WHAT YOU NEED TO DO —
Rewrite the text of the records below, changing every "мегапикселей" to "пикселей" and leaving everything else as it is. Don't include the pictures in your answer.

START DATA EXTRACT

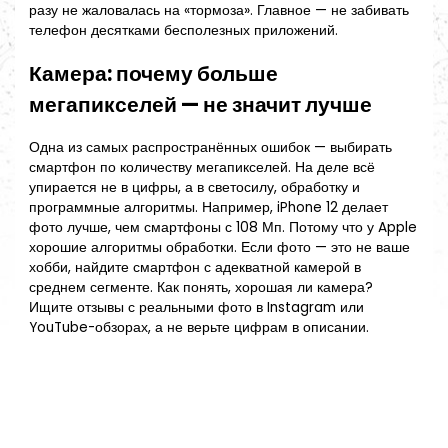
разу не жаловалась на «тормоза». Главное — не забивать
телефон десятками бесполезных приложений.
Камера: почему больше
мегапикселей — не значит лучше
Одна из самых распространённых ошибок — выбирать
смартфон по количеству мегапикселей. На деле всё
упирается не в цифры, а в светосилу, обработку и
программные алгоритмы. Например, iPhone 12 делает
фото лучше, чем смартфоны с 108 Мп. Потому что у Apple
хорошие алгоритмы обработки. Если фото — это не ваше
хобби, найдите смартфон с адекватной камерой в
среднем сегменте. Как понять, хорошая ли камера?
Ищите отзывы с реальными фото в Instagram или
YouTube-обзорах, а не верьте цифрам в описании.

END DATA EXTRACT

SOLUTION TO THE EXERCISE —
разу не жаловалась на «тормоза». Главное — не забивать
телефон десятками бесполезных приложений.
Камера: почему больше
пикселей — не значит лучше
Одна из самых распространённых ошибок — выбирать
смартфон по количеству пикселей. На деле всё
упирается не в цифры, а в светосилу, обработку и
программные алгоритмы. Например, iPhone 12 делает
фото лучше, чем смартфоны с 108 Мп. Потому что у Apple
хорошие алгоритмы обработки. Если фото — это не ваше
хобби, найдите смартфон с адекватной камерой в
среднем сегменте. Как понять, хорошая ли камера?
Ищите отзывы с реальными фото в Instagram или
YouTube-обзорах, а не верьте цифрам в описании.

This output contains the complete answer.